Persuadé qu’il œuvrait à éviter un coup d’État et à sauver les accords d’Arusha, l’ambassadeur afficha, durant les quelques journées qui précédèrent son départ, une proximité exclusive invraisemblable avec des personnalités et hauts dignitaires de la mouvance présidentielle, tous Hutus, qu’il hébergea à l’ambassade. Personnalités et dignitaires qui entretenaient des liens étroits avec les unités militaires et les miliciens en charge des massacres et composèrent quelques jours plus tard avec d’autres le gouvernement intérimaire responsable du génocide, ou bien menèrent une action de soutien à ce gouvernement. Il n’est pas inutile de mentionner ici que, dans cette catégorie des futurs soutiens actifs du gouvernement intérimaire présents dans les locaux de l’ambassade durant ces journées décisives, figurait en particulier l’idéologue Ferdinand Nahimana, l’un des fondateurs de la Radio Télévision libre des Mille Collines (RTLM), organe de diffusion de la haine ethnique, qui fut chargé de la propagande de ce gouvernement durant les massacres. Parmi ces personnes protégées, on comptait également Félicien Kabuga, le financier des Interahamwe.

Les ministres extrémistes Hutu Power du troisième gouvernement pluripartite – en fonction au 6 avril – alors présents à l’ambassade y furent convoyés par la Garde présidentielle, dont certaines unités perpétraient au même moment l’assassinat de politiciens de l’opposition démocratique, de personnalités institutionnelles ou de la société civile considérées comme opposants, et de membres de la population tutsie. L’ambassadeur accepta de les accueillir, mais il alla bien plus loin puisqu’il fut constamment informé des décisions que ces responsables politiques prirent durant quelques jours au sein de l’ambassade concernant en particulier la formation du gouvernement intérimaire. Davantage encore, il les encouragea à reprendre la situation en main, leur donnant ainsi le sentiment qu’il les soutenait, puis organisa l’évacuation d’un certain nombre d’entre eux en cogérant la sélection des candidats à l’exfiltration.

En revanche, l’ambassade de France se garda d’accomplir tout geste, de prendre toute initiative, qui eût pu apporter une aide aux personnes pourchassées, qu’il s’agît de personnalités de l’opposition, de civils tutsis en général ou des personnels tutsis de ses propres services en particulier. Dans ce dernier cas, le même comportement inflexible fut maintenu jusqu’au bout, malgré un télégramme diplomatique de Paris donnant la directive à l’ambassade d’offrir à ces personnels la possibilité de quitter Kigali, télégramme qui ne donnera lieu à aucune instruction.

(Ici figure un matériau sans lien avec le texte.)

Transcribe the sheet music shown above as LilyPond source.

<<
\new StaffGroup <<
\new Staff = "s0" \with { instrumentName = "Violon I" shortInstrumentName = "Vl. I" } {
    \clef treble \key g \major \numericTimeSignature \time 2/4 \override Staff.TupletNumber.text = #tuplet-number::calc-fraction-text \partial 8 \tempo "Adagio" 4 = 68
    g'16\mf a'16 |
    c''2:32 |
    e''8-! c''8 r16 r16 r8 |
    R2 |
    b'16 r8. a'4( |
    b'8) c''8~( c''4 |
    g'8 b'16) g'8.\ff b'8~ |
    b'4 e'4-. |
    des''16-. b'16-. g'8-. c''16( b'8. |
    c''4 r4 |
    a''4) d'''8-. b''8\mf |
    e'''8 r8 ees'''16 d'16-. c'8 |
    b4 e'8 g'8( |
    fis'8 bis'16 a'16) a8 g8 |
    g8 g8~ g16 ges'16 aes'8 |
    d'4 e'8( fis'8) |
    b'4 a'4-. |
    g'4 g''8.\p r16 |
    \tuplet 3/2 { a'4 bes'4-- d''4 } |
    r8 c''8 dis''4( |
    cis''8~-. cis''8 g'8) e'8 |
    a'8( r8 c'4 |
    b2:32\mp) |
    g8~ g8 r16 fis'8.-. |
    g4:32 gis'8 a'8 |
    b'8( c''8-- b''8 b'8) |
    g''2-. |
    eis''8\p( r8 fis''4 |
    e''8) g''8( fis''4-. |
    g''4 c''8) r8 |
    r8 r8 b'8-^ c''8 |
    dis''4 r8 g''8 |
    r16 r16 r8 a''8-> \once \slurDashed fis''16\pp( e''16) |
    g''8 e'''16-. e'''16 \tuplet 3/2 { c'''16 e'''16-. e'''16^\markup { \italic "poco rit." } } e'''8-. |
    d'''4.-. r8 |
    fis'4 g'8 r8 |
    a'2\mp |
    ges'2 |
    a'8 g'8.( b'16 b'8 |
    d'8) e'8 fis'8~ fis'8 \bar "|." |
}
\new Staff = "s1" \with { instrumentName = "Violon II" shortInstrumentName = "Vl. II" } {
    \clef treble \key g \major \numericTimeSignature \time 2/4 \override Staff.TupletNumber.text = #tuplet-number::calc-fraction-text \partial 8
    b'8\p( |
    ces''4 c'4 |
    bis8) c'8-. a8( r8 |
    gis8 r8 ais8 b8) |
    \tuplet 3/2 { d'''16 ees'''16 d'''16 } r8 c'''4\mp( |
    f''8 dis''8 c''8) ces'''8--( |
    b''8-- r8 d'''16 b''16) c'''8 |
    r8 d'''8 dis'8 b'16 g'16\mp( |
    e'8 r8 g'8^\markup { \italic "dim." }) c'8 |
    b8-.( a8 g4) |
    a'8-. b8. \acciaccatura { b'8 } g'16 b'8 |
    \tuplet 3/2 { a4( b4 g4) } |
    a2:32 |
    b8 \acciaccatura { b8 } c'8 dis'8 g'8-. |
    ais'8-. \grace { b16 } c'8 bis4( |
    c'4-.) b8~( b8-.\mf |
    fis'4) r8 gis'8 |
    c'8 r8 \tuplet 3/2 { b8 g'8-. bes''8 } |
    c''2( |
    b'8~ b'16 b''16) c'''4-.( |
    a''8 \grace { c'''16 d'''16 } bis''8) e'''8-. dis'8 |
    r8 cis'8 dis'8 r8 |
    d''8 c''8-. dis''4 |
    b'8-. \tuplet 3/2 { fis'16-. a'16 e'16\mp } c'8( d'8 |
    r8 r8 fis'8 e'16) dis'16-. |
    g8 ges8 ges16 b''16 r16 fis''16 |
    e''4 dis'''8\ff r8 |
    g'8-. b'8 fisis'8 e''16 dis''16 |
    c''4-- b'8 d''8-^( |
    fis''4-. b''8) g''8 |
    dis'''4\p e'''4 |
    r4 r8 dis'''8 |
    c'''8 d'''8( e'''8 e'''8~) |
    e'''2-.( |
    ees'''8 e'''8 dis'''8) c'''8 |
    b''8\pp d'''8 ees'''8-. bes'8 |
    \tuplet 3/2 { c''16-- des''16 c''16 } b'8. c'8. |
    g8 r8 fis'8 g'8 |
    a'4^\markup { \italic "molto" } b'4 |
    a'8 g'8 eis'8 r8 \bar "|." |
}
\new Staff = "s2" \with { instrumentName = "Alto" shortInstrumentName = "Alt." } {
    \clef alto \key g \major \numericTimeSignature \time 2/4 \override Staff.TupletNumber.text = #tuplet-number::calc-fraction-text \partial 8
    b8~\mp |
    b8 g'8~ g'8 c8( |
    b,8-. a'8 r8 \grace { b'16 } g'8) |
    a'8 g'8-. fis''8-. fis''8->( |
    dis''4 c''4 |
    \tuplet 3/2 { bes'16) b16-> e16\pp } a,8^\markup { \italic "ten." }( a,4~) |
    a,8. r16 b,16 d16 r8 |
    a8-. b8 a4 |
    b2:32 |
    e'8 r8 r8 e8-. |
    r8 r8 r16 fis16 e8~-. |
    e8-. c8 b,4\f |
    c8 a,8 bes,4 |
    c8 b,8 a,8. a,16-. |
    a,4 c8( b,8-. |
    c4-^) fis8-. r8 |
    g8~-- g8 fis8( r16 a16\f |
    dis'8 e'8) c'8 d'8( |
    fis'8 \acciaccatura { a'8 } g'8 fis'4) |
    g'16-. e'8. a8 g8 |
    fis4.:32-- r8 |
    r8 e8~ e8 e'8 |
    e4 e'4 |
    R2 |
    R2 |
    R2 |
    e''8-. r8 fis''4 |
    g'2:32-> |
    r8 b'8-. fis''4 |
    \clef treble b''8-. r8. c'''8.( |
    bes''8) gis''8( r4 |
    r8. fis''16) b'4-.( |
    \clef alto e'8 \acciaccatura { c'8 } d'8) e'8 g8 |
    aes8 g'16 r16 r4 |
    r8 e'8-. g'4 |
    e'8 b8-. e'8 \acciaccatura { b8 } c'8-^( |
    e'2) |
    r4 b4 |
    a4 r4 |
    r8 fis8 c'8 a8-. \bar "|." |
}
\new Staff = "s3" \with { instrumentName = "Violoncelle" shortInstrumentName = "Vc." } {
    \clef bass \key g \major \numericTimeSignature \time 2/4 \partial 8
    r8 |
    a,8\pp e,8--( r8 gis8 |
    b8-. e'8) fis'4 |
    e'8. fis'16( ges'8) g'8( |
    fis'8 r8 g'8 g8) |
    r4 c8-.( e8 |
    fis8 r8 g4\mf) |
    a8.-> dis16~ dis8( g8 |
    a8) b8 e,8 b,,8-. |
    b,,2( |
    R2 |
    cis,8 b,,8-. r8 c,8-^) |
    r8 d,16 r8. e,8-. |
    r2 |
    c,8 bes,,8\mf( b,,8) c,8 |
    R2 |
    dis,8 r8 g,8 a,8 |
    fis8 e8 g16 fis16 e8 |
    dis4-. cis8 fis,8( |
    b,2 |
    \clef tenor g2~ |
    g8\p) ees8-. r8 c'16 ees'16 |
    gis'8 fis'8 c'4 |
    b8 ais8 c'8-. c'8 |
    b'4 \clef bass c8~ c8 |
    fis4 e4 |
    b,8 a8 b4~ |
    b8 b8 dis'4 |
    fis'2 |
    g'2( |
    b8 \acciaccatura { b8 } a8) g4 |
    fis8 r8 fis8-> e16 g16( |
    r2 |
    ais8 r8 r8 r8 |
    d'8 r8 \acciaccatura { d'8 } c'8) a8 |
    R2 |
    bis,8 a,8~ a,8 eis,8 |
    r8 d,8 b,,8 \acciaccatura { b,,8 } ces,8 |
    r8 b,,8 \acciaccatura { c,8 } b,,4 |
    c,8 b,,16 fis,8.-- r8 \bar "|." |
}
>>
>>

Plus largement, l’ambassadeur opposera un refus catégorique d’évacuation aux opposants menacés – on pense par exemple au procureur de la République – ou aux membres de la population tutsie qui parviendront à contacter l’ambassade. Les quelques exceptions à cette règle ne relèveront d’aucune volonté propre à celle-ci de protéger des personnes en danger et ne feront que souligner ce qui fut une politique qui a été à fort juste titre décrite comme une politique d’asile et d’exfiltration menée sur des bases de sélection politique et ethnique.

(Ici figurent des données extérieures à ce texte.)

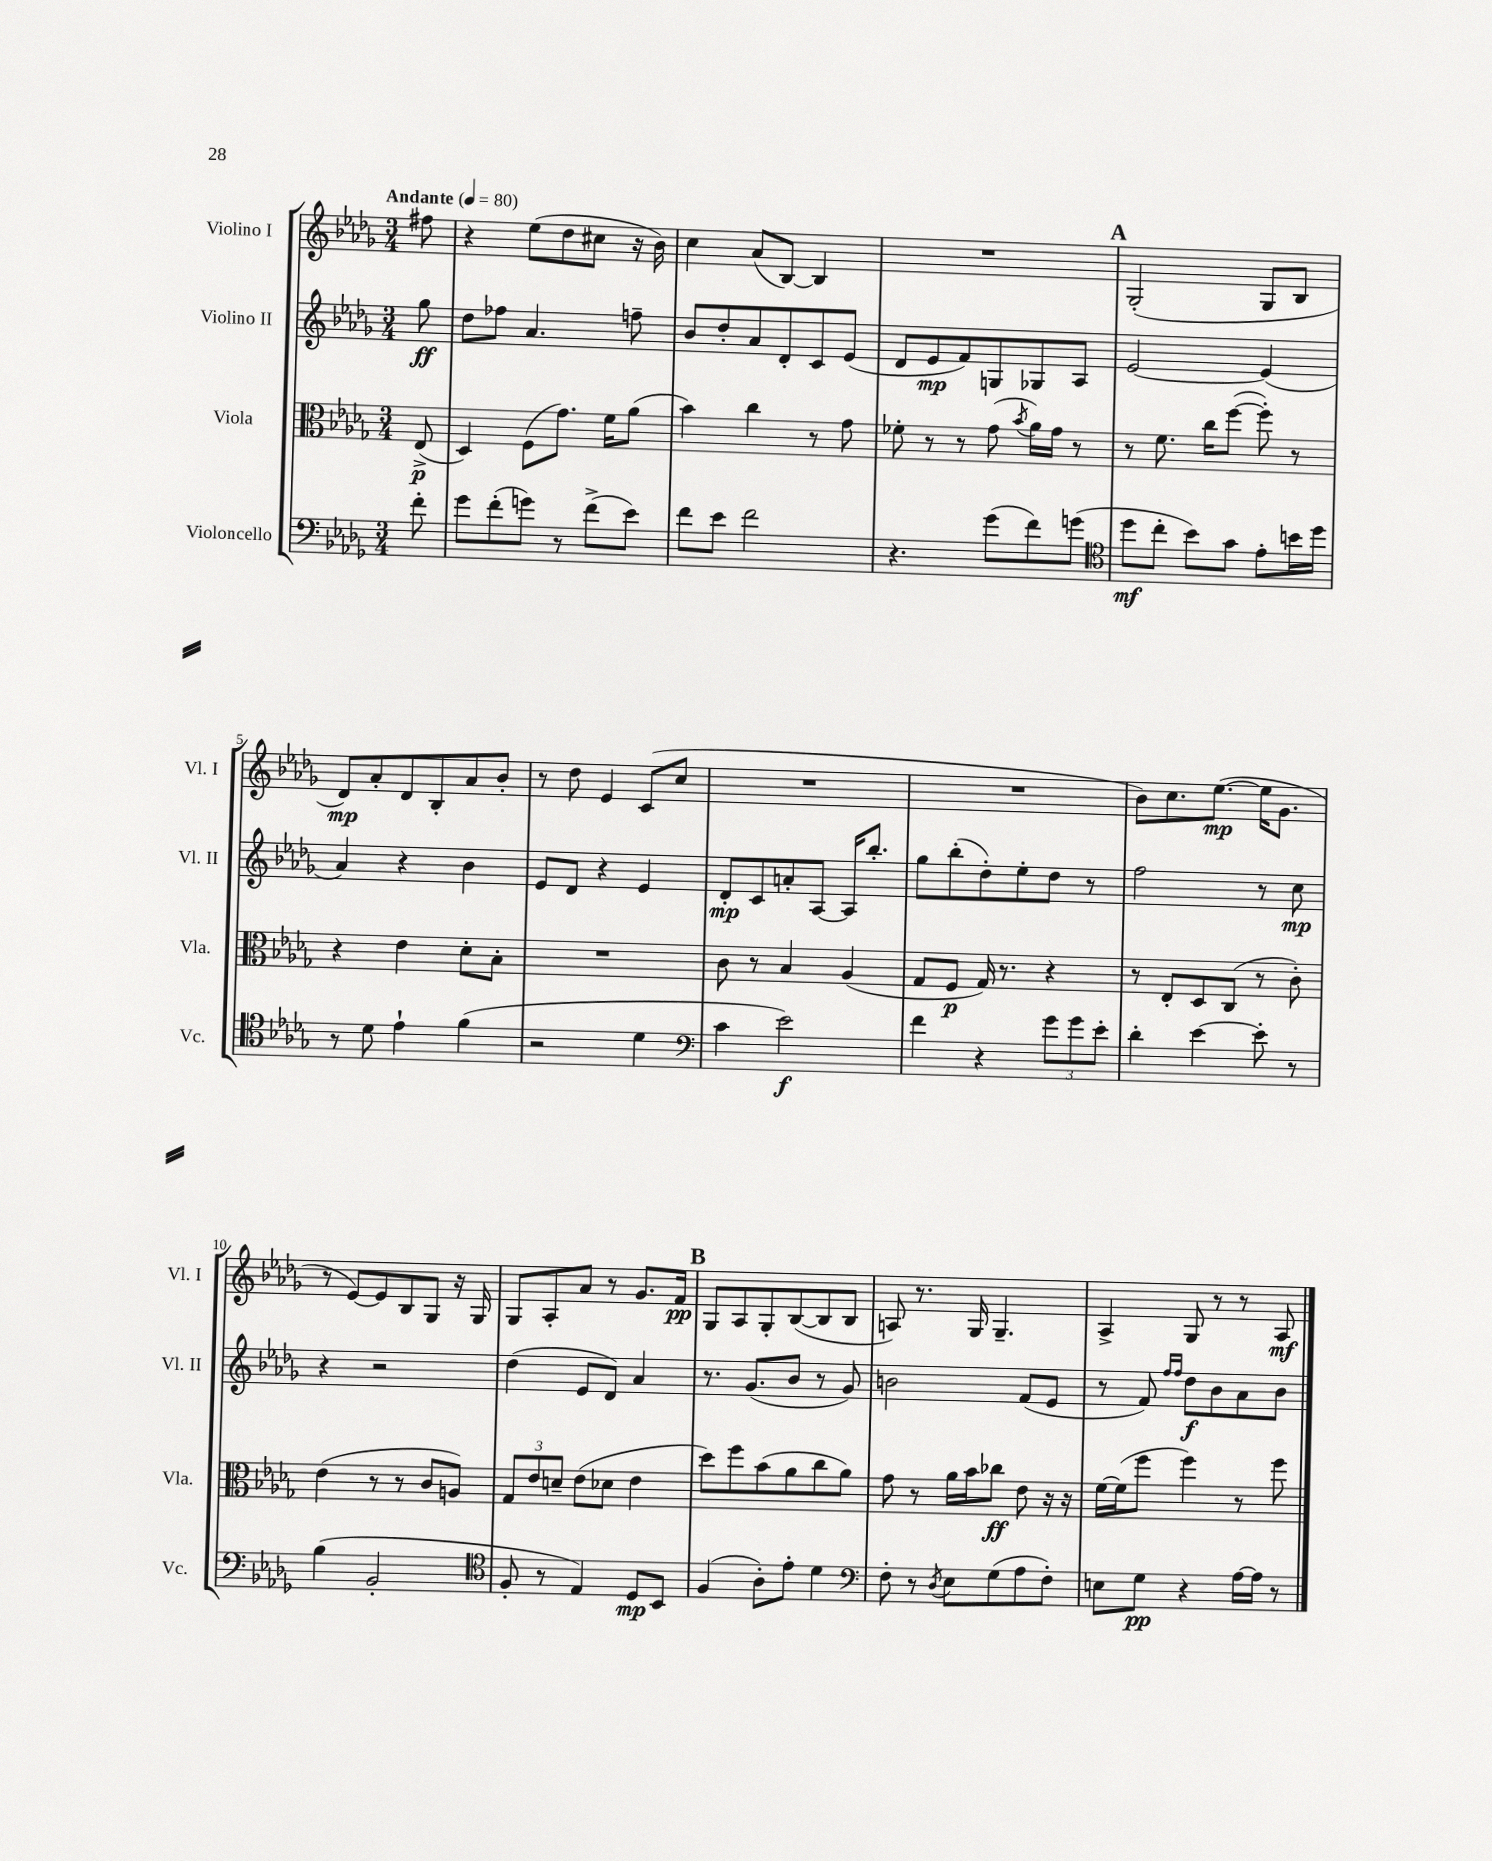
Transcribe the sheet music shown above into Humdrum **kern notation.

**kern	**kern	**kern	**kern
*staff4	*staff3	*staff2	*staff1
*clefF4	*clefC3	*clefG2	*clefG2
*k[b-e-a-d-g-]	*k[b-e-a-d-g-]	*k[b-e-a-d-g-]	*k[b-e-a-d-g-]
*M3/4	*M3/4	*M3/4	*M3/4
*MM80	*MM80	*MM80	*MM80
8f'	(8E-^	8gg-	8ff#
=	=	=	=
8g-	4D-)	8dd-	4r
(8f'	.	8ff-	.
8g)	(8F	4.a-	(8ee-
8r	8.g-)	.	8dd-
(8f^	.	.	8cc#
.	16f	.	.
8e-)	(8a-	8ff~	16r
.	.	.	16b-)
=	=	=	=
8f	4b-)	8b-	4cc
8e-	.	8dd-'	.
2f	4cc	8a-	(8a-
.	.	8d-'	[8B-)
.	8r	8c	4B-]
.	8g-	(8e-	.
=	=	=	=
4.r	8f-'	8d-	2.r
.	8r	8e-	.
.	8r	8f)	.
(8g-	(8g-	8G	.
.	8qb-	.	.
8f)	16a-)	8G-	.
.	16g-	.	.
(8g	8r	8A-	.
=	=	=	=
*clefC4	*	*	*
8dd-	8r	[2e-	(2G-'
8cc'	8.f	.	.
8b-)	.	.	.
.	16cc	.	.
8g-	([8ff	.	.
8e-'	8ff'])	(4e-]	8G-
16b	8r	.	8B-
16dd-	.	.	.
=	=	=	=
8r	4r	4a-)	8d-)
8d-	.	.	8a-'
4e-`	4e-	4r	8d-
.	.	.	8B-'
(4f	8d-'	4b-	8a-
.	8B-'	.	8b-'
=	=	=	=
2r	2.r	8e-	8r
.	.	8d-	8dd-
.	.	4r	4e-
4d-	.	4e-	(8c
.	.	.	8cc
=	=	=	=
*clefF4	*	*	*
4c	8c	8d-'	2.r
.	8r	8c	.
2e-)	4B-	8a'	.
.	.	[8A-	.
.	(4A-	16A-]	.
.	.	8.bb-'	.
=	=	=	=
4f	8G-	8gg-	2.r
.	8F	(8bb-'	.
4r	16G-)	8dd-')	.
.	8.r	.	.
.	.	8ee-'	.
12g-	4r	8dd-	.
12g-	.	.	.
.	.	8r	.
12e-'	.	.	.
=	=	=	=
4d-'	8r	2ff	8b-)
.	8E-'	.	8.cc
[4e-	8D-	.	.
.	.	.	([8.ee-
.	(8C	.	.
8e-']	8r	8r	16ee-]
.	.	.	8.g-
8r	8c')	8cc	.
=	=	=	=
(4B-	(4e-	4r	8r
.	.	.	[8e-)
2BB-'	8r	2r	8e-]
.	8r	.	8B-
.	8c	.	8G-
.	8A)	.	16r
.	.	.	16G-
=	=	=	=
*clefC4	*	*	*
8F'	12G-	(4dd-	8G-
.	12e-	.	.
8r	.	.	8A-'
.	12d~	.	.
4E-)	(8e-	8e-	8a-
.	8d-	8d-)	8r
8D-	4e-	4a-	8.g-
8BB-	.	.	.
.	.	.	16f
=	=	=	=
(4F	8dd-)	8.r	8G-
.	8ff	.	8A-
.	.	(8.g-	.
8A-')	(8b-	.	8G-'
8e-'	8a-	8b-	([8B-
4d-	8cc	8r	8B-]
.	8a-)	8g-)	8B-
=	=	=	=
*clefF4	*	*	*
8F'	8g-	2b	8A)
8r	8r	.	8.r
8qD-	.	.	.
8E-	16a-	.	.
.	16b-	.	16G-
(8G-	8cc-	.	4.G-~
8A-	8e-	(8f	.
8F')	16r	8e-	.
.	16r	.	.
=	=	=	=
8E	[16f	8r	4A-^
.	(16f]	.	.
8G-	8ff	8f)	.
.	.	16qqff	.
.	.	16qqff	.
4r	4ff)	8dd-	8G-
.	.	8b-	8r
[16A-	8r	8a-	8r
16A-]	.	.	.
8r	8ff	8b-	8A-
==	==	==	==
*-	*-	*-	*-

L’ambassade apporta ainsi de bout en bout sa caution à l’installation du gouvernement intérimaire. Elle finit de se déconsidérer en s’opposant jusqu’au dernier moment, malgré l’accord donné dans ce sens par la cellule Afrique de l’Élysée, à l’évacuation des enfants d’Agathe Uwilingiyimana, la Première ministre assassinée, alors même qu’elle fit procéder à l’évacuation de la famille de Juvénal Habyarimana et d’orphelins d’une institution parrainée par l’épouse de celui-ci. Les enfants de la Première ministre ne furent finalement évacués et n’auront la vie sauve que grâce à la détermination que mit un universitaire français, André Guichaoua, à s’opposer à ce traitement différencié.